(Chart-based quiz items)
[Start of Attachment]

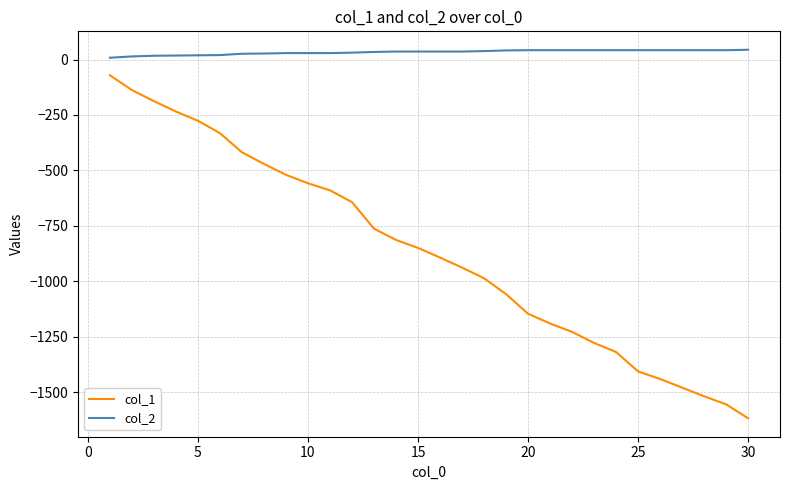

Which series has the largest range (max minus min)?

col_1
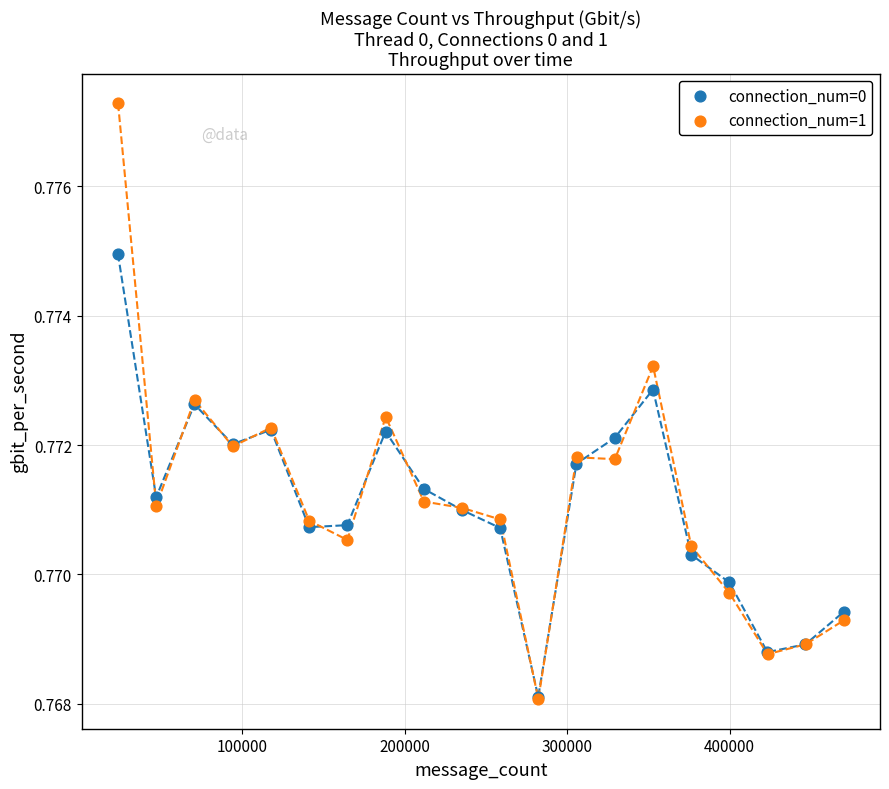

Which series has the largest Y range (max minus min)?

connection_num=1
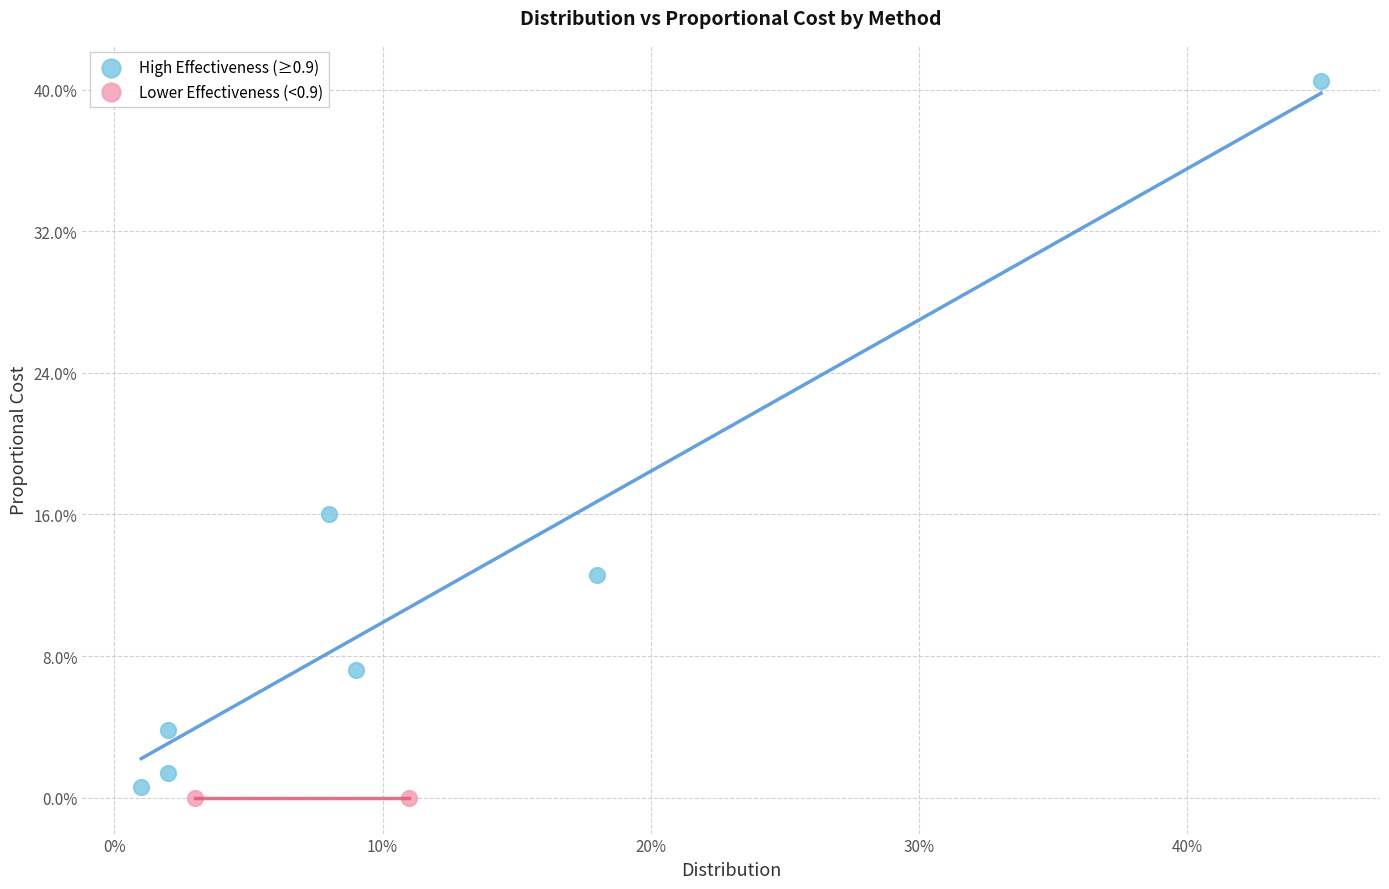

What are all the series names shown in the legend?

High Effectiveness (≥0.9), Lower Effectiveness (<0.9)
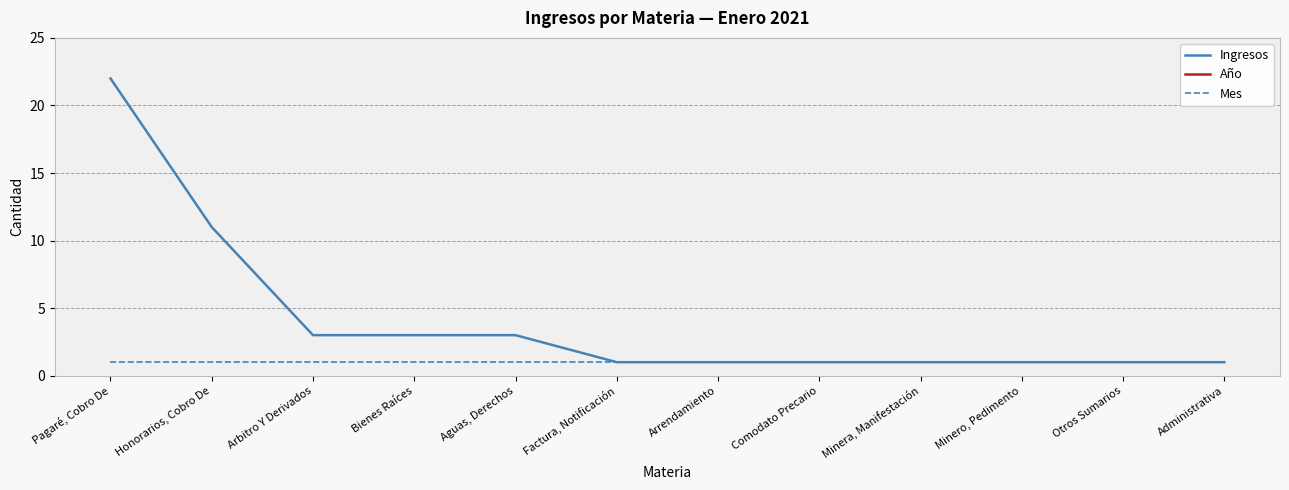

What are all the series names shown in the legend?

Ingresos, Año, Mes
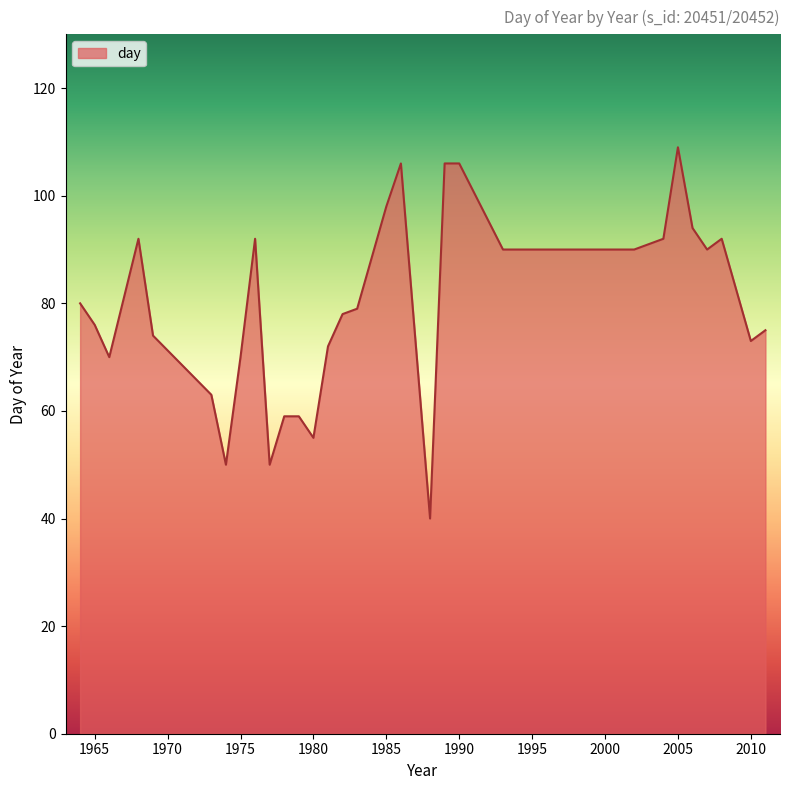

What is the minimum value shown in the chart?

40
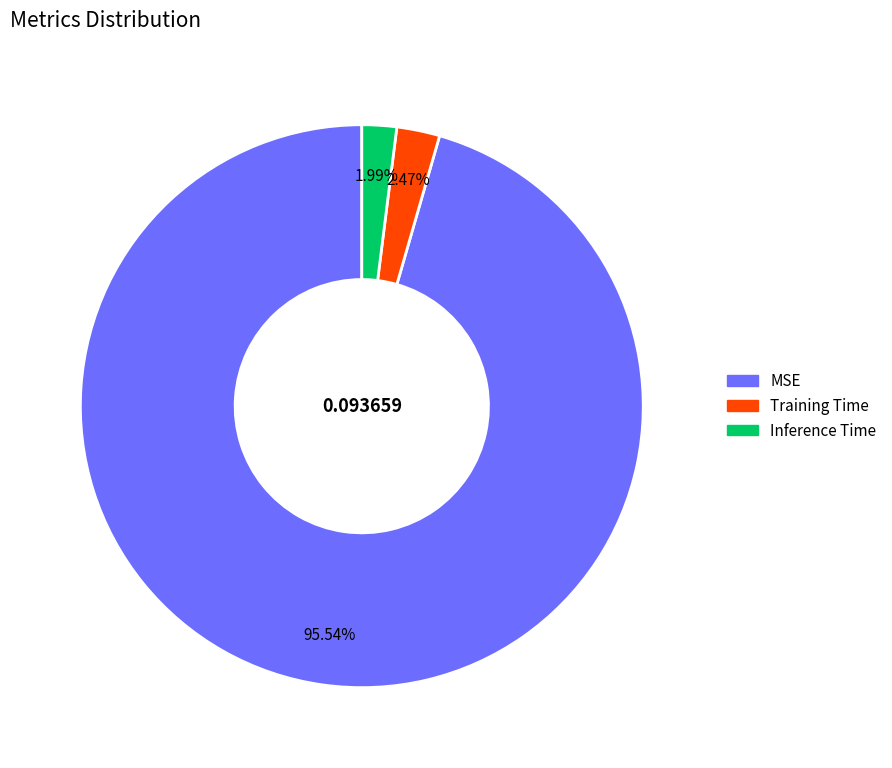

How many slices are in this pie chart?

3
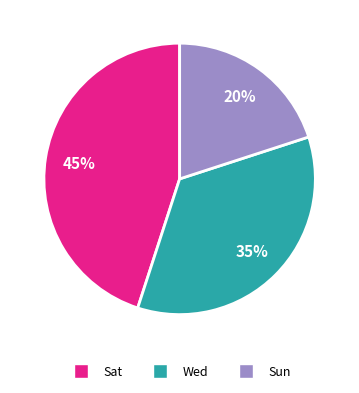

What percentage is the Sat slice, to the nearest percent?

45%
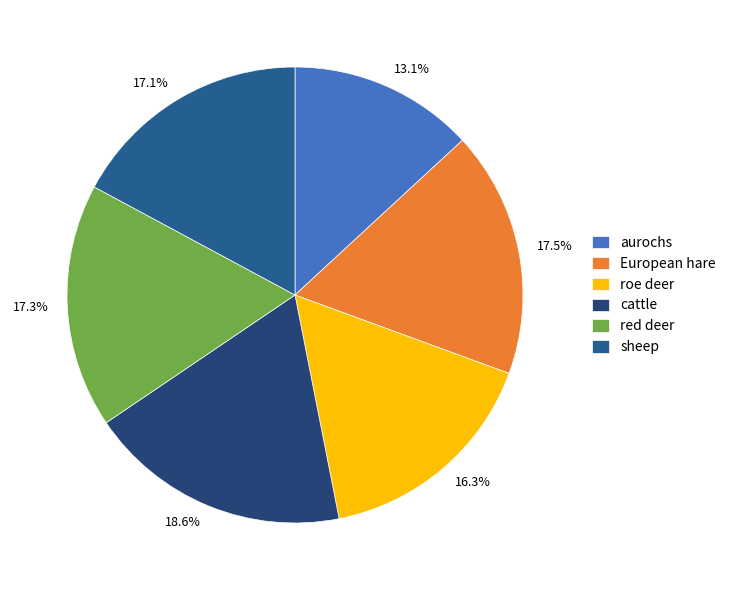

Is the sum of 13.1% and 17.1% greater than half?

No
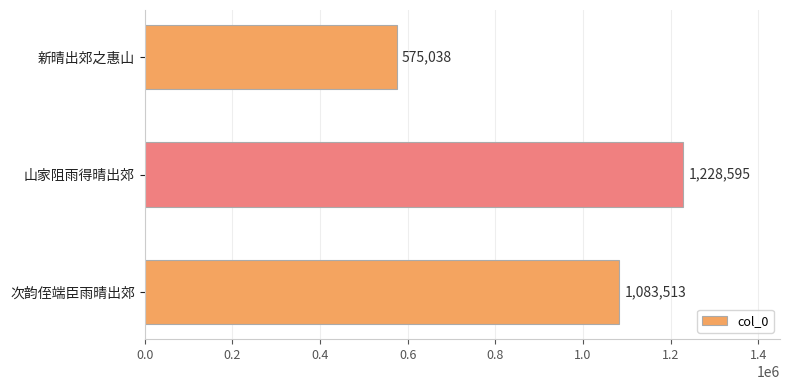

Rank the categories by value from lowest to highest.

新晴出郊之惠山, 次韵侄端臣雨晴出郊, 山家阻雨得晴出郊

[End of Attachment]

§ **YOUR ASSIGNMENT**
Copy all of the items above word for word, leaving out the pictures.

§ **ANSWER FOR THIS EXERCISE**
Which series has the largest range (max minus min)?

col_1

Which series has the largest Y range (max minus min)?

connection_num=1

What are all the series names shown in the legend?

High Effectiveness (≥0.9), Lower Effectiveness (<0.9)

What are all the series names shown in the legend?

Ingresos, Año, Mes

What is the minimum value shown in the chart?

40

How many slices are in this pie chart?

3

What percentage is the Sat slice, to the nearest percent?

45%

Is the sum of 13.1% and 17.1% greater than half?

No

Rank the categories by value from lowest to highest.

新晴出郊之惠山, 次韵侄端臣雨晴出郊, 山家阻雨得晴出郊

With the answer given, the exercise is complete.